Prepare the noodles and garnishes. Bring a pot of salted water to a boil. Add the noodles and cook until just tender. Drain and rinse the noodles in cold water to stop the cooking, then rinse again. Toss the noodles with a teaspoon of sesame oil to prevent them from sticking. The noodles may be prepared up to two days ahead and stored covered in the refrigerator.
Rinse the pot and bring an inch of fresh water to a boil, then add the spinach.
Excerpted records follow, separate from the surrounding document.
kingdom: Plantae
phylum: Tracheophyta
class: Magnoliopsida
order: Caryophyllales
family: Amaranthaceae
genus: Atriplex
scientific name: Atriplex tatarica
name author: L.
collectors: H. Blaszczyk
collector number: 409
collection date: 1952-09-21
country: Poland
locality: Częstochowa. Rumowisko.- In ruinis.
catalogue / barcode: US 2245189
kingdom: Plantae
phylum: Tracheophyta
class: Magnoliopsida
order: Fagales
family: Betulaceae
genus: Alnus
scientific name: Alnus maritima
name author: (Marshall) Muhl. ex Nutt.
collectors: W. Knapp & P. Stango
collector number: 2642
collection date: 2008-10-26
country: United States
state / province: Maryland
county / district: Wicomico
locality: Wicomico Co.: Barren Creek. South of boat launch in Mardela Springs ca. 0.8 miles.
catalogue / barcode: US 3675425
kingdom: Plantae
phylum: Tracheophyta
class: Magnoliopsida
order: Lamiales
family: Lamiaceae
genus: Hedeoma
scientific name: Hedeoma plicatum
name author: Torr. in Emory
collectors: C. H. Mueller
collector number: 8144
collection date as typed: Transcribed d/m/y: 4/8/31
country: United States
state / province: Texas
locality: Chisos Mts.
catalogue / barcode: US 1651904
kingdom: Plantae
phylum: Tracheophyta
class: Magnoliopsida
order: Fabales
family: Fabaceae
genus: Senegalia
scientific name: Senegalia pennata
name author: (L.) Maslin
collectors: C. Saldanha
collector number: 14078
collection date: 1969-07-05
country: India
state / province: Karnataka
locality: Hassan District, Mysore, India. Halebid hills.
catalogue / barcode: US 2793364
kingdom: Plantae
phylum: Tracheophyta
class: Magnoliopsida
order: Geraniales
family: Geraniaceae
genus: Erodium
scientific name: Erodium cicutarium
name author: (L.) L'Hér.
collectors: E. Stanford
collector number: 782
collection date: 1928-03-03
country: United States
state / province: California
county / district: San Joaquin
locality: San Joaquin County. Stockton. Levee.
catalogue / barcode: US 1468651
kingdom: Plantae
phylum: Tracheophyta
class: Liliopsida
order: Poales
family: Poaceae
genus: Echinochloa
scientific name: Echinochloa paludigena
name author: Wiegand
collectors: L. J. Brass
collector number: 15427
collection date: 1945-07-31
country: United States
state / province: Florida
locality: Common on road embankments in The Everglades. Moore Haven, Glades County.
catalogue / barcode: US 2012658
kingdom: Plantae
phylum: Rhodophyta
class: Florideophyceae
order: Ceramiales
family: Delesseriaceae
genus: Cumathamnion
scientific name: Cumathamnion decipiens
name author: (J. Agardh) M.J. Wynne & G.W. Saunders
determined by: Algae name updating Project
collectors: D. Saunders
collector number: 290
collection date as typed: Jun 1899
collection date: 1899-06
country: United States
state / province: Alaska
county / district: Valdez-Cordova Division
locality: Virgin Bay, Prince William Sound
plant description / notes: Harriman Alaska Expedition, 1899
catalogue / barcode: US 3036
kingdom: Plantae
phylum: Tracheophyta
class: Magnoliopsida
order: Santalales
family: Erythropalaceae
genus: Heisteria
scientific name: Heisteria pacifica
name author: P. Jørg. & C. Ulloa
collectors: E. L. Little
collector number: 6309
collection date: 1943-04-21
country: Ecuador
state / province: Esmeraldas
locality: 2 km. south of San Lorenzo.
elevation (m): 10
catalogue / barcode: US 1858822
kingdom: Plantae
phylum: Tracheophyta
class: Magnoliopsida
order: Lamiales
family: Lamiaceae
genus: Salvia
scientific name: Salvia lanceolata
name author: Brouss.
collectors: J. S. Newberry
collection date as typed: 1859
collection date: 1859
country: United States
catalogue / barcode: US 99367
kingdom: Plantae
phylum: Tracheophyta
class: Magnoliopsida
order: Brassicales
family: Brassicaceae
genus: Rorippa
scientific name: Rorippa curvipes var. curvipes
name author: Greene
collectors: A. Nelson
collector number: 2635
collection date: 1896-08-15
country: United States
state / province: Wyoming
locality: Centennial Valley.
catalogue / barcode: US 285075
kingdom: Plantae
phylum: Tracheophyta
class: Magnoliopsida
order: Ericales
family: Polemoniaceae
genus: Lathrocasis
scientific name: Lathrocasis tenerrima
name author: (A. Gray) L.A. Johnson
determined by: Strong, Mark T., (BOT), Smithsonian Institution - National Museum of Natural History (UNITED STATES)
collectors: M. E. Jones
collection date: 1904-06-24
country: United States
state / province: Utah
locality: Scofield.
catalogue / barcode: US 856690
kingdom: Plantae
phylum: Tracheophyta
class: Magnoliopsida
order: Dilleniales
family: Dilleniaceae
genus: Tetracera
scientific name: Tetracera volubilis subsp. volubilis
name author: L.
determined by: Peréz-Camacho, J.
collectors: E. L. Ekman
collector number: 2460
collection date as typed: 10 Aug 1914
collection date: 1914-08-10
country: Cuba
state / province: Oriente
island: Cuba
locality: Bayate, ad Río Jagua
Cook for about 60 seconds, until the leaves are wilted but still bright green. Drain and rinse the spinach in cold water to stop the cooking. Squeeze out as much liquid as possible, then squeeze the spinach into a ball and slice. The spinach (or other vegetables) may be prepared up to two days ahead and refrigerated.
Next, add a few inches of water to a small pot and bring it a boil. Carefully add the eggs, then reduce the heat to keep the water at a gentle simmer for 8 minutes for a just-set yolk. Remove the eggs and plunge them into cold water. These may be prepared up to 2 days ahead and refrigerated.
At breakfast time, make the broth by sautéing the grated garlic and ginger in 2 tablespoons of sesame oil for about 30 seconds. Add the remaining broth ingredients and an additional 2 cups of water. Let the broth come to a boil, then lower the heat and simmer it gently for about 10 minutes.
Assemble the soup by dividing the noodles among 4 large bowls. Peel and slice the eggs in half lengthwise and place on top of the noodles. Add the spinach or other vegetables. Ladle the hot broth over the noodles and garnish with a drizzle of sesame oil, sesame seeds, and scallions.